If it was still common to have intermissions in longer European movies in 2018, it would have been still common to have intermissions in longer European movies in the early 1980s when Once Upon a Time in America (1984) was being made (it was filmed from June 1982 to April 1983). Sergio Leone was an Italian born European movie director who expected intermissions in long movies. The longest versions of the film were Leone's work, while the shortest version was cut by the American release company.
By the end of filming, Leone had eight to ten hours worth of footage. With his editor, Nino Baragli, Leone trimmed this to almost six hours, and he originally wanted to release the film in two parts, each three hours. The producers refused, partly because of the commercial and critical failure of Bernardo Bertolucci's two-part 1900, and Leone was forced to further shorten it.
So if Leone originally planned to make two movies each three hours long, it would be natural for him to put an intermission where he had originally planned to break between the two movies, though possibly he might have moved it forwards or backwards depending on which half was cut in length more.
So it seems to me that asking why there is an intermission in Once Upon a Time in America (1984) is sort of like asking why Sergio Leone wasn't cruel enough to inflict an over three hour movie without an intermission upon unsuspecting movie audiences.
Intermissions in early films had a practical purpose: they were needed to facilitate the changing of reels.
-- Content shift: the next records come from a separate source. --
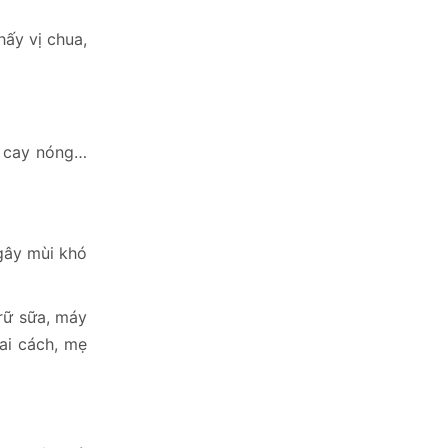
ấy vị chua,
n cay nóng…
 gây mùi khó
rữ sữa, máy
sai cách, mẹ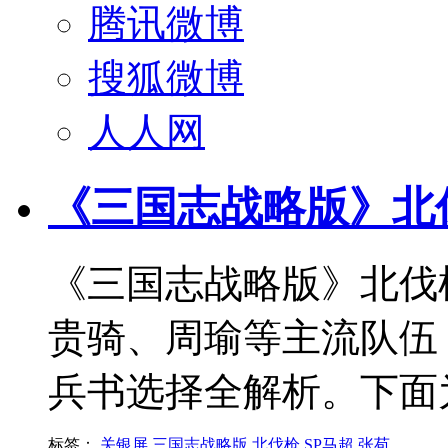
腾讯微博
搜狐微博
人人网
《三国志战略版》北
《三国志战略版》北伐
贵骑、周瑜等主流队伍
兵书选择全解析。下面
标签：
关银屏
三国志战略版
北伐枪
SP马超
张苞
When Les Amours de la reine Élisabeth (The Loves of Queen Elizabeth), starring Sarah Bernhardt, opened on July 12, 1912, in the Lyceum Theatre in New York City, the four reel film was shown in four acts, with an intermission at each reel change.
The technology improved, but as movies became progressively longer, the intermission fulfilled other needs. It gave the audience a breather, and provided the theatre management an opportunity to entice patrons to its profitable concession stand. A well-known 1957 animated musical snipe suggested, before the main feature in theatres and during intermission at drive-ins, "let's all go to the lobby to get ourselves a snack". During the 3D film trend of the early 1950s, intermissions were a necessity because even though many theaters used two projectors that could skip intermission by shifting from one reel to the other, 3D films required the use of both projectors – one for each stereoscopic image – and so needed an intermission to change the reels on both projectors.
The built-in intermission has been phased out of Hollywood films; the victim of the demand to pack in more screenings, advances in projector technology which make reel switches either unnoticeable or non-existent (such as digital projection, in which reels do not exist).
Here is a link to a discussion of movie intermissions, advocating their return.
It seems to claim that Ghandi (1982) was the last US movie with an intermission. Once Upon a Time in America (1984) is an Italian-American co production so maybe it doesn't count as an American movie in that article.